Keywords: Friction burn, hand, surgical management, treadmill

How to cite this article:
Gelidan AG. A protocol advocating delayed surgical management of pediatric treadmill friction burn of the hand. J Nat Sci Med 2020;3:204-9

How to cite this URL:
Gelidan AG. A protocol advocating delayed surgical management of pediatric treadmill friction burn of the hand. J Nat Sci Med [serial online] 2020 [cited 2023 Jan 28];3:204-9. Available from: https://www.jnsmonline.org/text.asp?2020/3/3/204/288824

  Introduction Top

With the increased public awareness about weight and exercise, more people are becoming health conscious and are choosing to exercise regularly, especially at the convenience of their home. Choosing from a variety of indoor sports machines and health equipment available in the market, people often pick treadmills as the easiest and most practical machine for home-based exercise and fitness.[1] Used progressively, treadmills are highly beneficial for adults wanting to maintain a healthy lifestyle; however, they may pose a serious hazard for children under the age of 2 years. Playful children and toddlers on exploratory mode, watching their parents exercising, are at risk for injuries. As many as 25,000 children globally sustain exercise-related injuries per year.[2],[3] We see more cases of hand injury, in the form of friction burns as a result of children inserting their hand in the moving treadmill conveyor belt. The degree of friction burns depends on the speed of the treadmill at the time of injury and whether the injury was witnessed or not. The type of management protocol followed is crucial to avoid negative sequela.[4] Majority of the friction burn incidents involve the upper extremity, with the hand, palm, and fingers being the most common sites.[5],[6],[7] Variable burn degrees are observed; however, surgery is most likely required for deeper burns. Surgery could be done as acute, subacute, or in a delayed fashion once flexion contracture develops. However, in general, management varies from nonsurgical wound care as an outpatient in the wound care clinic to immediate debridement and full thick skin grafting (FTSG) with an aggressive postoperative course of physio and physical therapy.[5],[8],[9],[10]

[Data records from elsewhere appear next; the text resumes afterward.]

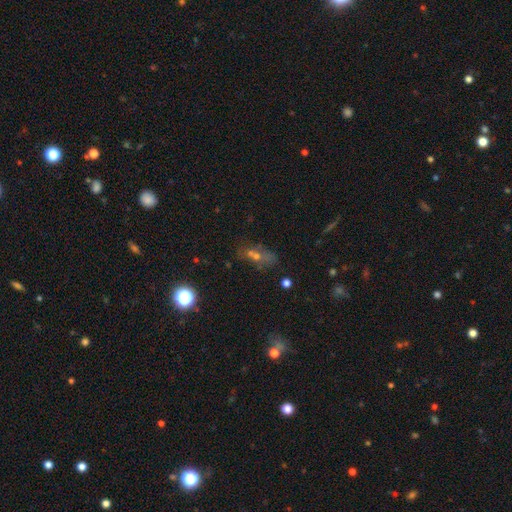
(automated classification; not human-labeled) A smooth galaxy with no disk features (42%).

Vote fractions:
- Smooth or featured? smooth: 42% / star or artifact: 34% / featured or disk: 24%
- Merging? none: 49% / merger: 25% / minor disturbance: 16% / major disturbance: 11%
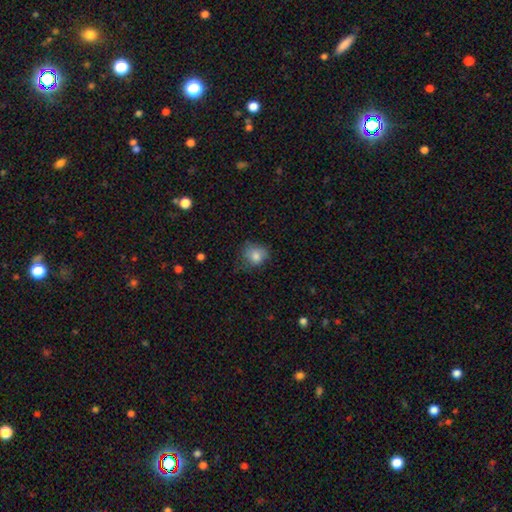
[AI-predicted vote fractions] smooth_or_featured: smooth (p=0.80) [alt: featured or disk p=0.10]
how_rounded: round (p=0.66) [alt: in between p=0.33]
merging: none (p=0.52) [alt: minor disturbance p=0.32]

We would like to demonstrate the result of the protocol we used in managing hand friction burn injury . It involves an initial nonsurgical wound care till complete wound healing is achieved to reduce the possible risk of neurovascular bundle injury during acute debridement due to the thin and fragile nature of the children's skin, with the possibility of FTSG partial take if done acutely, that might lead to residual or some flexion contracture due to the healing by secondary intension and that is considered a failure and might need another surgical release. Surgical intervention is offered when the contracture started to develop in the follow-up course, which is the case in most of the deeper burns. The procedure consists of scar release, Z-plasty, and skin graft digit fixation, followed by aggressive physio and physical therapy courses.[11],[12],[13]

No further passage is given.